▶ _WRITTEN TASK_
Show each line from the records below in which the word "PostgreSQL" occurs.

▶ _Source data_
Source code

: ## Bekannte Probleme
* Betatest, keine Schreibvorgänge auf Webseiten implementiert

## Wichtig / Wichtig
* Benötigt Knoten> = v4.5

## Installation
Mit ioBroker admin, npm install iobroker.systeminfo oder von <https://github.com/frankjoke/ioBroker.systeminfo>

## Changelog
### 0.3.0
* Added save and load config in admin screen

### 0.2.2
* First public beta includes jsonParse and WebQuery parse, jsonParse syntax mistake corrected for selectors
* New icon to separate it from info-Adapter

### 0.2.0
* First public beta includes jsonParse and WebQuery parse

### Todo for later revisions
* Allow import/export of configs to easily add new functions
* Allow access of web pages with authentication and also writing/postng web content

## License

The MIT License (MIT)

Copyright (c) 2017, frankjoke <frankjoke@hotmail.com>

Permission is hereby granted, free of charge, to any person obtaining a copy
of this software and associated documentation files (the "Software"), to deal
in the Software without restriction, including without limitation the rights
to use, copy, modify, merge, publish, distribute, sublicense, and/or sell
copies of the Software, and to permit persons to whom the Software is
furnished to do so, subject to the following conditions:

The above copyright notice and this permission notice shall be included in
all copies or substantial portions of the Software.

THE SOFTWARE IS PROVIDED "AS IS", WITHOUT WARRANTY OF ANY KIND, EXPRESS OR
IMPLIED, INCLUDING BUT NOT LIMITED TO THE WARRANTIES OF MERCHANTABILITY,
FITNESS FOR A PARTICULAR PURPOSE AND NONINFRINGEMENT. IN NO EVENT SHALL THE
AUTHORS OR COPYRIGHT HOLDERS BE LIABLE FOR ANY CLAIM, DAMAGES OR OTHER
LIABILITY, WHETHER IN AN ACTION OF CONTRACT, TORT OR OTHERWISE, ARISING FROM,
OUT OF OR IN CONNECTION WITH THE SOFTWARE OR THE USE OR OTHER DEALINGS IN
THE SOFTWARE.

* * *

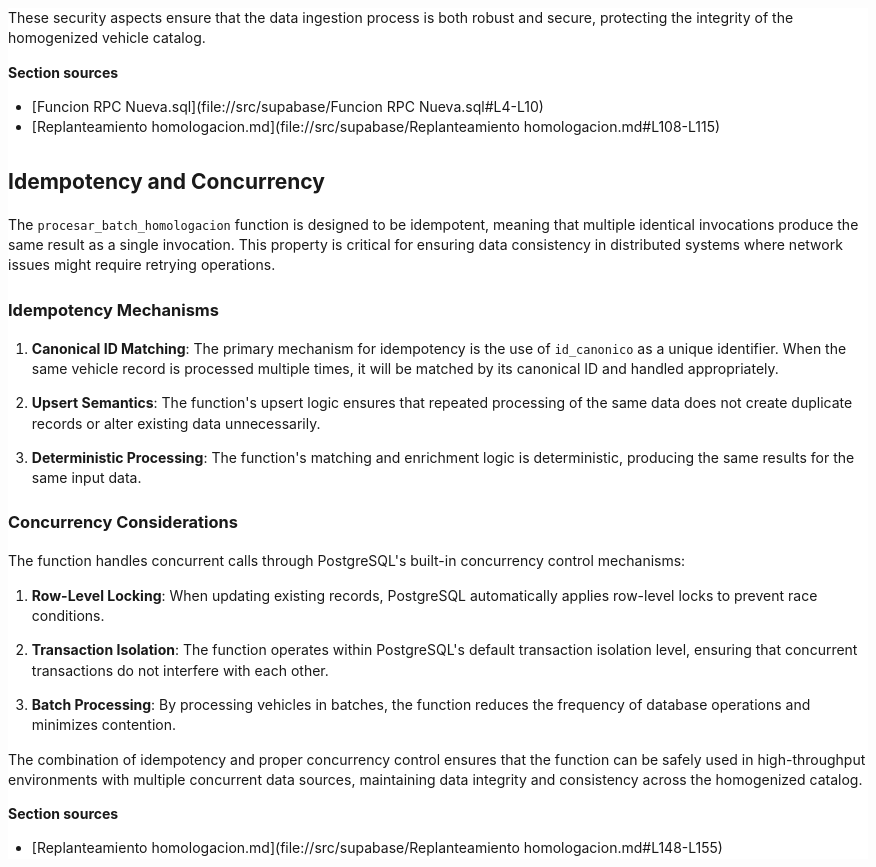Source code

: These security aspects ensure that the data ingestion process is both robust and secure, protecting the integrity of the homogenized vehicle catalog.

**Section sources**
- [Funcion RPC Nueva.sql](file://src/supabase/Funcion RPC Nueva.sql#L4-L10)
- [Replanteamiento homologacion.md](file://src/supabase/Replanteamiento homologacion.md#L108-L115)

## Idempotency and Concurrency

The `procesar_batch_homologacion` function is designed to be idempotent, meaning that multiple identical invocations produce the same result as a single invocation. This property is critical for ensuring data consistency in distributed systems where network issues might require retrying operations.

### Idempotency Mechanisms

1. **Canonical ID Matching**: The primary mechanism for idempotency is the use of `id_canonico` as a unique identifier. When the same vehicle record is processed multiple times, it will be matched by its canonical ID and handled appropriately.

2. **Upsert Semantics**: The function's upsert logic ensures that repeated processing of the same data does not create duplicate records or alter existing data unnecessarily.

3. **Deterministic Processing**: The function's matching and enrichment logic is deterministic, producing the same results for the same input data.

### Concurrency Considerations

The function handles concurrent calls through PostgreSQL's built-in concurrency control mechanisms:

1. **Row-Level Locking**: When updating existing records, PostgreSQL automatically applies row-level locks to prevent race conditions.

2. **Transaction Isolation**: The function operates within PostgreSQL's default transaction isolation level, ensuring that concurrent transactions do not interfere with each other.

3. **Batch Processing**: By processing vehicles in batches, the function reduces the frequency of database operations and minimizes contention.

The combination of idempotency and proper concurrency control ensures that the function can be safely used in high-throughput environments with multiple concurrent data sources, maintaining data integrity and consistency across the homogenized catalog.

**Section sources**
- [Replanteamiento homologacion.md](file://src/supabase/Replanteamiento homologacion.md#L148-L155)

▶ _RESPONSE TO THE EXERCISE_
The function handles concurrent calls through PostgreSQL's built-in concurrency control mechanisms:
1. **Row-Level Locking**: When updating existing records, PostgreSQL automatically applies row-level locks to prevent race conditions.
2. **Transaction Isolation**: The function operates within PostgreSQL's default transaction isolation level, ensuring that concurrent transactions do not interfere with each other.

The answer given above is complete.